━━━ RECORD EXTRACTS

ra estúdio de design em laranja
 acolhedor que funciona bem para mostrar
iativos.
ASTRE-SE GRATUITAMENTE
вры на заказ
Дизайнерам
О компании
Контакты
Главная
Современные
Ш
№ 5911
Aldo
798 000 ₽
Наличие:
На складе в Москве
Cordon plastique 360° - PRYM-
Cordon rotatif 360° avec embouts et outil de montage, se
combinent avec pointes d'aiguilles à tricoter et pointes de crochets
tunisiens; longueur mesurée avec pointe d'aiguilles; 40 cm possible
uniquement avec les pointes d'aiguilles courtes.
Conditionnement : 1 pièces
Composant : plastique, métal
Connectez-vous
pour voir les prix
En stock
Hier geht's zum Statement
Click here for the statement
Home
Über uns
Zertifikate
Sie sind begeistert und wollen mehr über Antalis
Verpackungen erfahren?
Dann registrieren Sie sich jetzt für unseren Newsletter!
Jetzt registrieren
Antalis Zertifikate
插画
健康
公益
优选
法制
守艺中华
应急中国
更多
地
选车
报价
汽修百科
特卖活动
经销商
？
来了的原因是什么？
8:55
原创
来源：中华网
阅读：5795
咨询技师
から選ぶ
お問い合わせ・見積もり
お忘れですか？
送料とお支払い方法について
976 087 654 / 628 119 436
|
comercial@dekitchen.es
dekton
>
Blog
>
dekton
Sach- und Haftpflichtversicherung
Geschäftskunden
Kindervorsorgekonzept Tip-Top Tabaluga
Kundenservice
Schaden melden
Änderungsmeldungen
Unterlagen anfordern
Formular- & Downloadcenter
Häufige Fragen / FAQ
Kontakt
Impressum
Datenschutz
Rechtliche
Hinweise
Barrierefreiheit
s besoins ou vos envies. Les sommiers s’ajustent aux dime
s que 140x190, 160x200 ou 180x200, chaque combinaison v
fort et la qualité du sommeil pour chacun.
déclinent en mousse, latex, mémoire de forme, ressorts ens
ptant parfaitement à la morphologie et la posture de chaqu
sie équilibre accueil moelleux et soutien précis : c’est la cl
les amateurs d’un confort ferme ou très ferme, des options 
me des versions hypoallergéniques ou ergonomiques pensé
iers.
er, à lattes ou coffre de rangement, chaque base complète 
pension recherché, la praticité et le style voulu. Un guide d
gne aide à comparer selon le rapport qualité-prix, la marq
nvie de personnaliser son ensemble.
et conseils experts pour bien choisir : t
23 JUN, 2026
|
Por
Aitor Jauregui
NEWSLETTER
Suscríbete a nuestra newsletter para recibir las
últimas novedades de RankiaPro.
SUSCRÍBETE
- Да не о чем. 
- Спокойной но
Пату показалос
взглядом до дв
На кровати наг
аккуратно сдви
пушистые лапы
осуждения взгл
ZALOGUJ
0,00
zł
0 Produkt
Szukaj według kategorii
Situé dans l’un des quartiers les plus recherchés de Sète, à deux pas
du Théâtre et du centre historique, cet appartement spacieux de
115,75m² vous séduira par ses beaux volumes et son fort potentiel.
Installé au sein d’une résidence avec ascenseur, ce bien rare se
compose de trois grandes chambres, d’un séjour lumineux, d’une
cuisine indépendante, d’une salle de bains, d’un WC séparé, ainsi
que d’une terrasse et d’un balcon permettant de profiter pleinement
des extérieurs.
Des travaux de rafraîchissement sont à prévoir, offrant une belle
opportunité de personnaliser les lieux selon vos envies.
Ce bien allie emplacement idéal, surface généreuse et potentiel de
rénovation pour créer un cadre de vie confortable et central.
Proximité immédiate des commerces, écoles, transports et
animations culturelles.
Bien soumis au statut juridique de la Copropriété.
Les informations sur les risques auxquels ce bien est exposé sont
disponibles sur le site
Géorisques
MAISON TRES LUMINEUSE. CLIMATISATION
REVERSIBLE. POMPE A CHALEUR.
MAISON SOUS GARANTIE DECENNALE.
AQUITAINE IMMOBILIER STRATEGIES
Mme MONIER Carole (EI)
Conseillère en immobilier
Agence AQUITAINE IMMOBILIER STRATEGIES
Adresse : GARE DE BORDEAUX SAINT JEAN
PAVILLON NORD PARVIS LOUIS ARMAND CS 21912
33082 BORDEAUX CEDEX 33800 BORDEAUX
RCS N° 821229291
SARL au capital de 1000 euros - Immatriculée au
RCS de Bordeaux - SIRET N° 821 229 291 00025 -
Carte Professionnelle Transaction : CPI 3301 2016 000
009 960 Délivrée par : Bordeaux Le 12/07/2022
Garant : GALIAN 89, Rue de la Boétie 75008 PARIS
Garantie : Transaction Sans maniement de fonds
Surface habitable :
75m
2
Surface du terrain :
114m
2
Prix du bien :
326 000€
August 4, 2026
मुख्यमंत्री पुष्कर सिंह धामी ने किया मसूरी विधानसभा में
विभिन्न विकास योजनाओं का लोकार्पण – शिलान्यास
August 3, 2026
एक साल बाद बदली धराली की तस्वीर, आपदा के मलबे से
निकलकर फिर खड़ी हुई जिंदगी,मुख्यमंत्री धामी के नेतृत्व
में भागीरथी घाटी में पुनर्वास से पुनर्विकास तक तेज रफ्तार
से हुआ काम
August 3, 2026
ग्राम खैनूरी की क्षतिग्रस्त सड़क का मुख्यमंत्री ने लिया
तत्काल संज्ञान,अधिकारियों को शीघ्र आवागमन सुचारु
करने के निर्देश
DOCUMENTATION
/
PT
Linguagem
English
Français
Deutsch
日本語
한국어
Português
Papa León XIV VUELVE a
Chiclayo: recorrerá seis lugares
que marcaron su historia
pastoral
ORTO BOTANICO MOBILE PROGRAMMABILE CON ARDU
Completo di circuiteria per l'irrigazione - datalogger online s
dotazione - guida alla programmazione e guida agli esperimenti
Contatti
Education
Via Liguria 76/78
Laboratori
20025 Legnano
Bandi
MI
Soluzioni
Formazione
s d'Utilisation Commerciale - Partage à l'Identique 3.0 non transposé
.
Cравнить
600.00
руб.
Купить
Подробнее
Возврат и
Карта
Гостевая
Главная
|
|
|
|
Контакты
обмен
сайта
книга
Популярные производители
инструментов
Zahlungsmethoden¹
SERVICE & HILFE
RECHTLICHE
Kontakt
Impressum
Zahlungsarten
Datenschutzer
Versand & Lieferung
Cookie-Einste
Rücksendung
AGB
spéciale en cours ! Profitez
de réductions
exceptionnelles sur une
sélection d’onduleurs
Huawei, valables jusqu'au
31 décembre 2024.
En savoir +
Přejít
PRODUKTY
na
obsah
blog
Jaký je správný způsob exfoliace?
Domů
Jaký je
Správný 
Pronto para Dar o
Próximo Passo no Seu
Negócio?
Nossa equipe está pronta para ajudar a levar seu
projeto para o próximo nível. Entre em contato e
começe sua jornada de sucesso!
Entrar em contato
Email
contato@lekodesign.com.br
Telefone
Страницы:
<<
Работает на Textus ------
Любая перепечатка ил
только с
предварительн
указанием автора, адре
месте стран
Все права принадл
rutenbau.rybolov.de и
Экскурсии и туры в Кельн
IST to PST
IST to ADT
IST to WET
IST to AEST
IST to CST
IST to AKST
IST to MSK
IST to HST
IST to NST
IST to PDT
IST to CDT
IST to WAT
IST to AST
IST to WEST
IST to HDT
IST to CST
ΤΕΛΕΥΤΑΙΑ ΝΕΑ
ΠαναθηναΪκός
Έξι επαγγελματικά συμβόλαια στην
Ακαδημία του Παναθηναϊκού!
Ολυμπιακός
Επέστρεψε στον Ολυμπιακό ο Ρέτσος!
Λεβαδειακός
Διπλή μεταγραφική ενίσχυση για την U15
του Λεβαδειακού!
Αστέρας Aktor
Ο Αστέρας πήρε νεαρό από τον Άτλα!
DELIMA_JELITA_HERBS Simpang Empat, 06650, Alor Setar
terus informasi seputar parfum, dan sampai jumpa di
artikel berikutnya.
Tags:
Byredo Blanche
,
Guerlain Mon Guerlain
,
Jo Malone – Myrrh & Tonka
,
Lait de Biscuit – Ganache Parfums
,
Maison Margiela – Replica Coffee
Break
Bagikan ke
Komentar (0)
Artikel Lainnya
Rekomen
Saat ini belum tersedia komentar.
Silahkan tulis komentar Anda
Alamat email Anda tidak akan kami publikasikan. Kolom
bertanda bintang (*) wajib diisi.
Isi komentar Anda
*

━━━━━━

WORK REQUIRED:
Starting at the line with "инструментов", copy every line up to and including the last one in the entries above.

TASK RESULT:
инструментов
Zahlungsmethoden¹
SERVICE & HILFE
RECHTLICHE
Kontakt
Impressum
Zahlungsarten
Datenschutzer
Versand & Lieferung
Cookie-Einste
Rücksendung
AGB
spéciale en cours ! Profitez
de réductions
exceptionnelles sur une
sélection d’onduleurs
Huawei, valables jusqu'au
31 décembre 2024.
En savoir +
Přejít
PRODUKTY
na
obsah
blog
Jaký je správný způsob exfoliace?
Domů
Jaký je
Správný 
Pronto para Dar o
Próximo Passo no Seu
Negócio?
Nossa equipe está pronta para ajudar a levar seu
projeto para o próximo nível. Entre em contato e
começe sua jornada de sucesso!
Entrar em contato
Email
contato@lekodesign.com.br
Telefone
Страницы:
<<
Работает на Textus ------
Любая перепечатка ил
только с
предварительн
указанием автора, адре
месте стран
Все права принадл
rutenbau.rybolov.de и
Экскурсии и туры в Кельн
IST to PST
IST to ADT
IST to WET
IST to AEST
IST to CST
IST to AKST
IST to MSK
IST to HST
IST to NST
IST to PDT
IST to CDT
IST to WAT
IST to AST
IST to WEST
IST to HDT
IST to CST
ΤΕΛΕΥΤΑΙΑ ΝΕΑ
ΠαναθηναΪκός
Έξι επαγγελματικά συμβόλαια στην
Ακαδημία του Παναθηναϊκού!
Ολυμπιακός
Επέστρεψε στον Ολυμπιακό ο Ρέτσος!
Λεβαδειακός
Διπλή μεταγραφική ενίσχυση για την U15
του Λεβαδειακού!
Αστέρας Aktor
Ο Αστέρας πήρε νεαρό από τον Άτλα!
DELIMA_JELITA_HERBS Simpang Empat, 06650, Alor Setar
terus informasi seputar parfum, dan sampai jumpa di
artikel berikutnya.
Tags:
Byredo Blanche
,
Guerlain Mon Guerlain
,
Jo Malone – Myrrh & Tonka
,
Lait de Biscuit – Ganache Parfums
,
Maison Margiela – Replica Coffee
Break
Bagikan ke
Komentar (0)
Artikel Lainnya
Rekomen
Saat ini belum tersedia komentar.
Silahkan tulis komentar Anda
Alamat email Anda tidak akan kami publikasikan. Kolom
bertanda bintang (*) wajib diisi.
Isi komentar Anda
*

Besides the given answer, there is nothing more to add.